Today is a good day. I won my fight last night and took a K1 title home. The 6 weeks of hard work, dedication, perseverance and persistent training paid off. It’s funny because when I finished training for this fight I thought to myself ‘I’ve done everything I can do.’ And that little voice I’ve grown to know told me to take that into the ring with me. To be at my best. As a fighter I’ve got a long way to go. I know I have a lot to improve, but today is my day and I am immeasurably happy.
Believe it or not It’s not all about me. When I fight, win or lose it’s my gym that are there with me. Win or lose I always have a great corner who have a wealth of fight experience know their stuff, and most importantly know and understand me as a fighter. And I’ve learnt just like with my old camp in Bournemouth, that regardless of the result we’re in it together. We’re a family, and it makes me happy inside to know that I have a home.
When it comes to what worked last night.. well, the simple things in life are always the best. I got some nice combinations in and some good low kicks, and the last round of the fight.. knees of death. Despite it being K1 rules I opened up with my knees and didn’t relent. Aaron is a good K1 fighter and he gave me a hard time. He was a lot tougher than last time I fought him,and if I said at no point did he have me in trouble I would be being arrogant. As I said before I have a lot to learn. But I’m pleased that I’m improving. 14 fights in and I am sure it will only get better. I’m sure it’ll get harder too.

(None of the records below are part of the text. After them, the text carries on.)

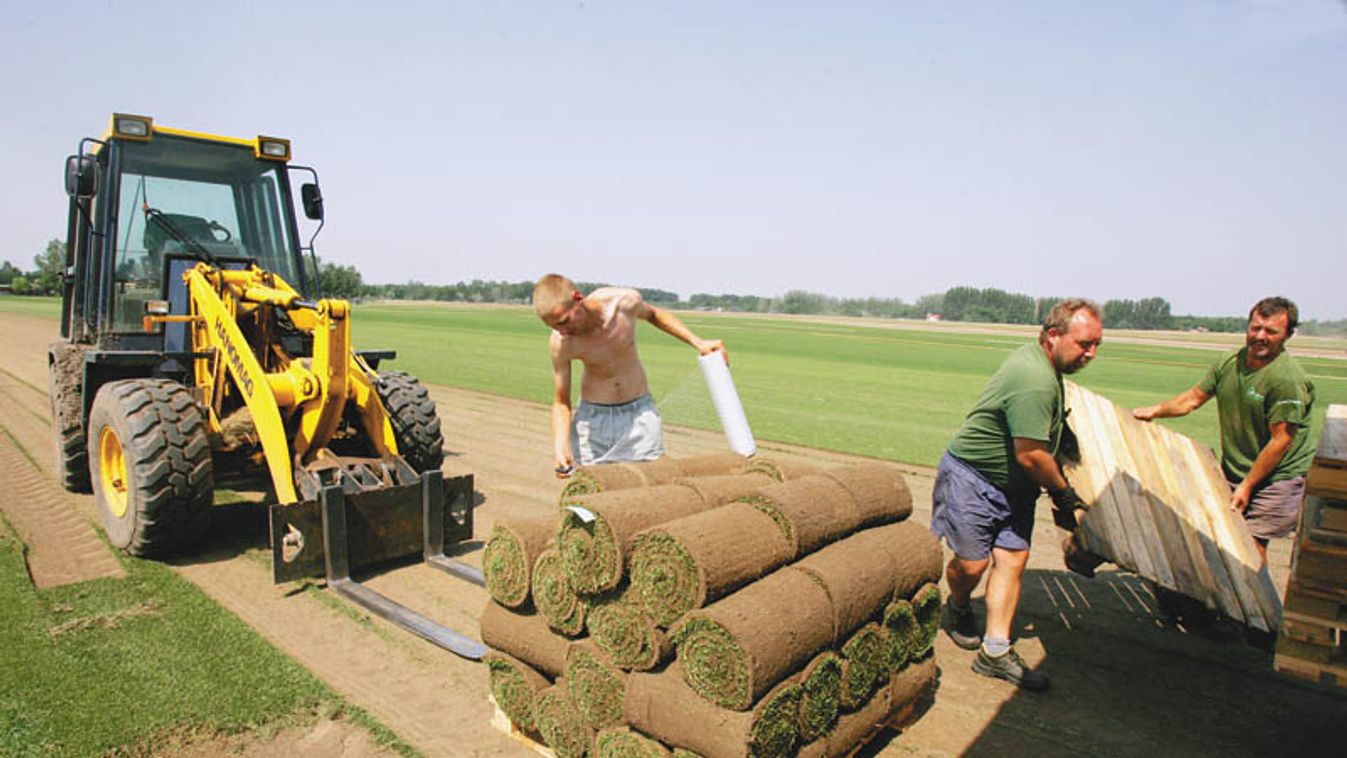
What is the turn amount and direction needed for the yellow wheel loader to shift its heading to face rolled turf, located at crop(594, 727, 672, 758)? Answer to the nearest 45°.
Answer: approximately 45° to its right

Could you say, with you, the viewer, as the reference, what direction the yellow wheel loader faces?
facing the viewer and to the right of the viewer

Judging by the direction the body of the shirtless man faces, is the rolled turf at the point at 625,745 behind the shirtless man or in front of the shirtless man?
in front

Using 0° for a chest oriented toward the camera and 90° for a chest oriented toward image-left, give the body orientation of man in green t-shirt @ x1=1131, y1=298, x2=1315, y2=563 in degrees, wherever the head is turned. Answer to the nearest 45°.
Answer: approximately 45°

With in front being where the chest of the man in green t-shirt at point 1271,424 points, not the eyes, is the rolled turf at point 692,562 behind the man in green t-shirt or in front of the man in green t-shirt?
in front

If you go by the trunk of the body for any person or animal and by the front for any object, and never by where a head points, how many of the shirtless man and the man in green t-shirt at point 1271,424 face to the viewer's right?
0

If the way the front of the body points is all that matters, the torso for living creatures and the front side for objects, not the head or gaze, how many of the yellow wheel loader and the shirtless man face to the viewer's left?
0

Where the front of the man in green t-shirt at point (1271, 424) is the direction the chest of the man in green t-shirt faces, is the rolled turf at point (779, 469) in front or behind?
in front

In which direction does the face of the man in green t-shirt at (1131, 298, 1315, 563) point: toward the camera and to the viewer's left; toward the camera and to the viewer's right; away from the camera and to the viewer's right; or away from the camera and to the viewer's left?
toward the camera and to the viewer's left

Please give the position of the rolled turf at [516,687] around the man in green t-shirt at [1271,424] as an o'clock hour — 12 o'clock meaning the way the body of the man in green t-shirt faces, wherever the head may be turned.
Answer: The rolled turf is roughly at 12 o'clock from the man in green t-shirt.

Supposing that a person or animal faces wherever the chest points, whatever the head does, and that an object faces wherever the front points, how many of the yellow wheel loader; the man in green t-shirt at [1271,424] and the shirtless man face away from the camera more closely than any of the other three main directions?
0

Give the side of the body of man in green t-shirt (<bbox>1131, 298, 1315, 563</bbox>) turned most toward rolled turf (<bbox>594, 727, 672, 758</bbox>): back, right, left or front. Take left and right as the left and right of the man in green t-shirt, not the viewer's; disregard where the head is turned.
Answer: front

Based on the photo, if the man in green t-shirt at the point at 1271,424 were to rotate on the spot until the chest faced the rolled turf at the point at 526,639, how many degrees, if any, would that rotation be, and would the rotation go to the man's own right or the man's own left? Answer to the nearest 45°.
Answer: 0° — they already face it

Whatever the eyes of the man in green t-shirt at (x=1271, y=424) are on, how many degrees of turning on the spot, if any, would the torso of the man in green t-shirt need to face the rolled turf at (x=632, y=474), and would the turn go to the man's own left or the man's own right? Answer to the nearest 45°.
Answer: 0° — they already face it

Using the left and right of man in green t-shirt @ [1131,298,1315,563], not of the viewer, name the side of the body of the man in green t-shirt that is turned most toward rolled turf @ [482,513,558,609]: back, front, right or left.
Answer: front

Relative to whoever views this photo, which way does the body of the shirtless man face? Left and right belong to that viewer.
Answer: facing the viewer

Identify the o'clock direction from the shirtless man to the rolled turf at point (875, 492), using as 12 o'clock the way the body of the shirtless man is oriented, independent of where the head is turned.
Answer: The rolled turf is roughly at 10 o'clock from the shirtless man.
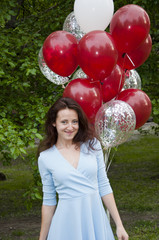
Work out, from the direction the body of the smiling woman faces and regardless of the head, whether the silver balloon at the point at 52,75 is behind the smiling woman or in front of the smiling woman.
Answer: behind

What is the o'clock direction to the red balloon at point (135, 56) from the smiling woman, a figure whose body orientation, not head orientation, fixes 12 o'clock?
The red balloon is roughly at 7 o'clock from the smiling woman.

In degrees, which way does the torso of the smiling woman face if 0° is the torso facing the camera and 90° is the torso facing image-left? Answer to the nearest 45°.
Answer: approximately 0°
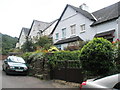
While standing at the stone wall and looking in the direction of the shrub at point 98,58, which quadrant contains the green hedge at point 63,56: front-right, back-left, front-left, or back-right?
front-left

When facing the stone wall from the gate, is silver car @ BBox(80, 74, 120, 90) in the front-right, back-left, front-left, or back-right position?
back-left

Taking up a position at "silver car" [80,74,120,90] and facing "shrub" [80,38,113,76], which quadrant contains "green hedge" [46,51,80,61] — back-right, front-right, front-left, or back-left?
front-left

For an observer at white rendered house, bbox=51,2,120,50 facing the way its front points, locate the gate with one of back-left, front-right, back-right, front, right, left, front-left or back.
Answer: front-left

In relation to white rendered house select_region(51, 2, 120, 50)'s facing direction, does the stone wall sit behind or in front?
in front

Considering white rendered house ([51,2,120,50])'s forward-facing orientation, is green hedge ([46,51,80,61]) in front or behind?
in front

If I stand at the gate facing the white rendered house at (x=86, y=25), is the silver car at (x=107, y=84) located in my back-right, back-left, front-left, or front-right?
back-right

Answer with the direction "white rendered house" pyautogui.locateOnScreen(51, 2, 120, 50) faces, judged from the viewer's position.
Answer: facing the viewer and to the left of the viewer

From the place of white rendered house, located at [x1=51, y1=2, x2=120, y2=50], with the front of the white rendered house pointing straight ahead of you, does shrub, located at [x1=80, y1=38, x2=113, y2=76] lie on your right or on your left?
on your left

I really want to take some time to improve my boxing as I have strong punches but want to get my combinations better, and in general although I put the pressure on at the right times last night I still want to get faster. I can be fast,but sometimes I think I focus too much on power. I know I can hurt them but I want to be quicker at doing it too. Although, on the back of that my work rate last night was a big improvement on fights before. I got caught quite a few times too, so although my defence isn’t bad it’s something I want to keep improving.
When it comes to the pre fight nerves they were practically non existent up until yesterday. I focused on channelling those nerves into intent in the ring. A key moment for me was at the beginning of the 3rd round when one of my trainers told me that what I was doing was working, but to focus on pushing myself too. I was tired and he was tired but I knew that I had to really start to work to tip the balance. So I gave it my everything and in the end in paid off.
At points it wasn’t the tidiest of fights, but I don’t really think fighting is always about being ‘technically marvellous’ as one of my trainers would say. More often than not it gets to a point when it’s about pure grit and the determination to win. As the great Muhammad Ali once said ‘the will must be stronger than the skill.’ Although I’m pleased to say that despite having heart, I’m beginning to fight a little smarter too.
It really helped a lot last night having some close friends watching me box, . I’ve always got my camp there, but having those that have known me since before I began on my martial journey watching too gives a much needed boost to moral. I’m pleased they saw me at my best.
So next Wednesday I’m off out to Thailand again to Phuket and Sitsongpeenong for a good few weeks of sun, sand and graft.It’s going to be an amazing experience and I know it will improve me a lot. I’ve got a few injuries from last night but they are healing up well, so I’m taking it easy for a couple of days before I get put through hell and back again. Although the thought of training tomorrow and Tuesday is still on my mind. We’ll see. At the very least, I’ll swing by the gym.
The past eight or so years has been one hell of a journey and it’s a path I’m going to be on for many years yet. When it comes to fighting.. well that’s a part of what we do, so as long as I can then I will. ‘Improving’ as an old trainer of mine would say. That’s always a good thing. Have a good week, train hard and chok dee for all your fights. I’ll see you on the road.